# Bad value X for attribute “href” on element “a”: Illegal character in query. Y is not allowed.

> Canonical HTML version: https://rocketvalidator.com/html-validation/bad-value-x-for-attribute-href-on-element-a-illegal-character-in-query-y-is-not-allowed
> Attribution: Rocket Validator (https://rocketvalidator.com)
> License: CC BY 4.0 (https://creativecommons.org/licenses/by/4.0/)

A URL in an `href` attribute contains a character that must be percent-encoded before it can appear in a query string.

URLs follow the syntax rules defined in [RFC 3986](https://www.rfc-editor.org/rfc/rfc3986). The query component of a URL (everything after the `?`) allows a specific set of characters: unreserved characters (`A-Z`, `a-z`, `0-9`, `-`, `.`, `_`, `~`), sub-delimiters (`!`, `$`, `&`, `'`, `(`, `)`, `*`, `+`, `,`, `;`, `=`), plus `:`, `@`, `/`, and `?`. Characters outside this set, such as `{`, `}`, `|`, `^`, `[`, `]`, spaces, and non-ASCII characters like `é` or `ñ`, are illegal in their raw form and must be percent-encoded.

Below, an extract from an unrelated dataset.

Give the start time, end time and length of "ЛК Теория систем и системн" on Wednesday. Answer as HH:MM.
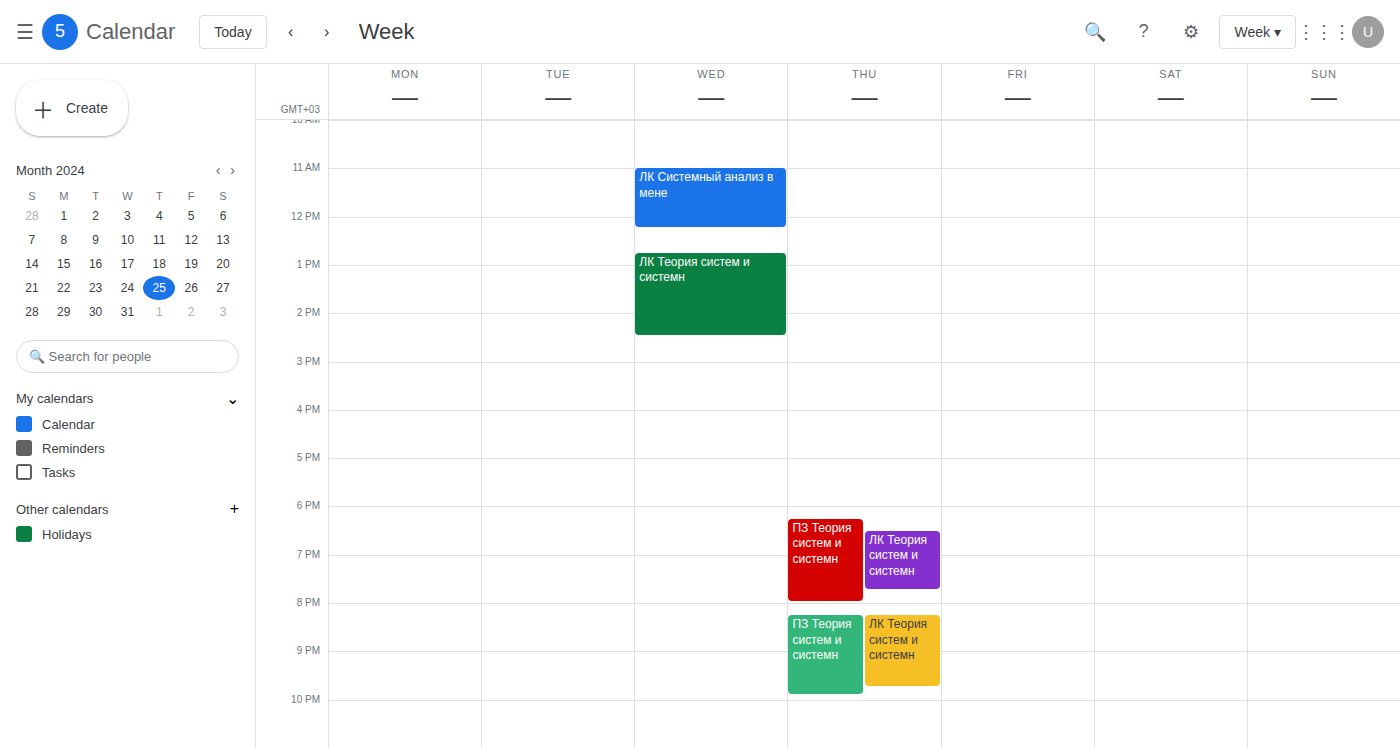
12:45 to 14:30, 1 hour 45 minutesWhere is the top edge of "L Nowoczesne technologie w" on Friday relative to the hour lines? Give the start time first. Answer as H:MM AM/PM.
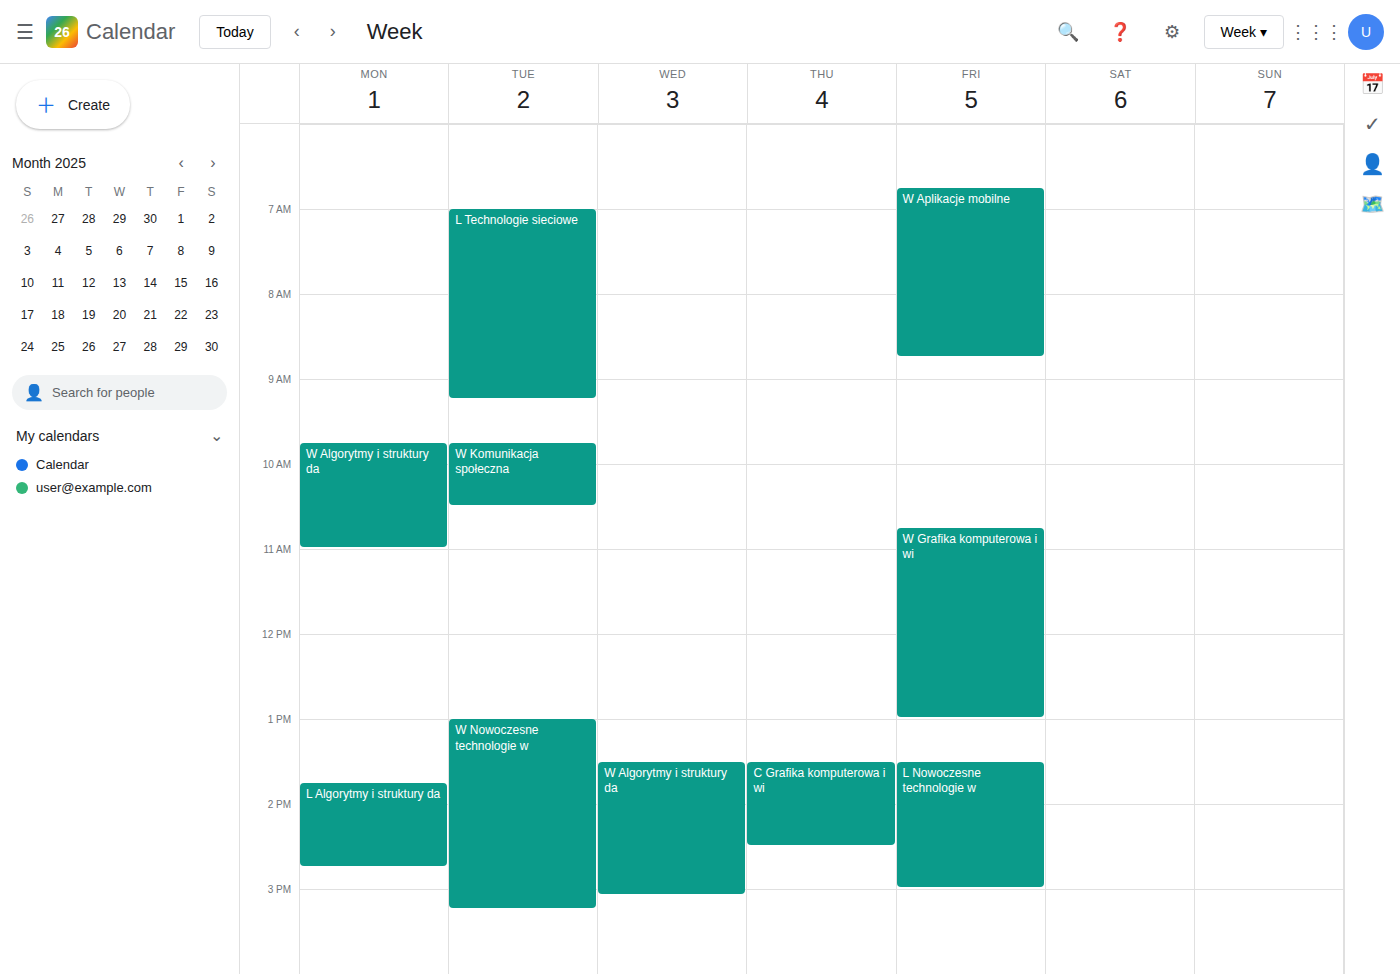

Percent-encoding replaces each disallowed byte with a `%` followed by its two-digit hexadecimal value. For example, a space becomes `%20`, a pipe `|` becomes `%7C`, and `{` becomes `%7B`.

Common causes of this error include:

- Pasting a URL directly from a browser address bar or CMS that displays decoded characters.
- Using curly braces for template placeholders in URLs without encoding them.
- Including spaces or non-ASCII characters in query parameter values.

## HTML examples

### Invalid: raw illegal characters in the query string

```html
<a href="https://example.com/search?q=hello world&cat=sci|tech">Search</a>
```

The space between `hello` and `world` and the pipe `|` between `sci` and `tech` are not allowed in a URL query.

### Valid: percent-encoded characters

```html
<a href="https://example.com/search?q=hello%20world&cat=sci%7Ctech">Search</a>
```

Each illegal character is replaced with its percent-encoded equivalent: space is `%20` and `|` is `%7C`.